XP-Pen Deco LW: Competition
Huion's HS611 Graphics Tablet is certainly the closest to XP-Pen's Deco LW series in both form and function. The HS611 is comparable in size, albeit slightly thinner at just 7.6mm compared to the Deco LW's 8.8mm, but the active area provides the same 10-by-6-inch workspace. While the Deco LW offers four color options, Huion's HS611 only comes in a speckled blue and speckled red option, though it does earn extra points for having a stylus that matches the tablet's color.
The HS611 does have some offerings that the Deco LW, lacks, however, like the nifty pen stand and even a handy loop attached to the tablet to keep your pen safe. It also offers 10 customizable buttons along with a touch bar and media buttons along the top of the tablet. The Huion HS611 comes in just a little cheaper than the Deco LW at just $80 on Amazon.
Of course, you can't mention drawing tablet competition without also mentioning Wacom. Wacom's Intuous Pro drawing tablet features a 10-by-6-inch drawing area, much like Huion and XP-Pen's tablets. The Intuous similarly boasts 8,192 points of pressure with tilt support for the stylus alongside express keys and a dial input. However similar the Wacom and XP-Pen tablets may seem on the surface, though, their one true differentiation is their price point.

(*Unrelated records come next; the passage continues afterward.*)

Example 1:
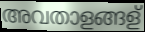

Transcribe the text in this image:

അവതാളങ്ങള്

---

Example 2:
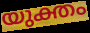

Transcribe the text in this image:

യുക്തം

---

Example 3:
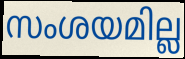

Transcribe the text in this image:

സംശയമില്ല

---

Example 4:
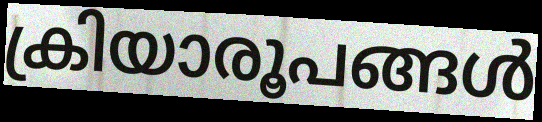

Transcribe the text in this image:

ക്രിയാരൂപങ്ങൾ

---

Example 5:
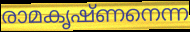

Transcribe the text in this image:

Picking up Wacom's smallest Intuous pen tablet will set you back $250 on Amazon.
XP-Pen Deco LW: Should you buy it?
You should buy this if ...
- You're just getting started with digital art and uncertain about spending more on a high-end digitizer
- You're on a budget but want to create professional-quality digital work
- You need an inexpensive input device for note taking
You shouldn't buy this if...
- You would like a drawing device with a built-in screen
- You do not have additional equipment like a PC, tablet, or mobile phone to use it with
I've been using drawing devices long enough to remember when budget tablets first started to appear in search results through online retailers, and there was a general consensus at the time that none of these devices would ever reach a point where they would be "Wacom killers." Wacom has long been the frontrunner in this market with no real competition to speak of. Even among the questionably shoddy budget options, XP-Pen (at least at that time) was struggling to find a balance between quality and affordability. They were seemingly cursed with bad drivers, poor sensors, and low pen pressure. If you had told me then that I would be giving a XP-Pen tablet a 5 star review and considering them among the best drawing tablets today I might have laughed, but here we are.

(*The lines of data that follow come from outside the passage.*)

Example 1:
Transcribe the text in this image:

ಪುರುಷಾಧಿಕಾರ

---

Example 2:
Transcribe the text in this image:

The XP-Pen Deco LW is a triumph of a budget tablet, and it shows that XP-Pen has committed to improving the devices that they are putting their brand name on. Not only is it a visually appealing tablet to have in your workspace, it's also constructed well. It is clear that tablet's overall design took into consideration how people were going to use it, such as the ability to rotate it in software to be compatible with your dominant hand. There are still shortcomings, but we've clearly reached a point where those feel more like quality-of-life improvements that don't affect the overall function of the tablet.
XP-Pen continues to improve and innovate their devices with each new generation. I've been fortunate enough to try a large variety of their tablets and graphics monitors over the years, for better and for worse. I certainly feel confident in saying that any artist would be satisfied to have a Deco LW as part of their workflow.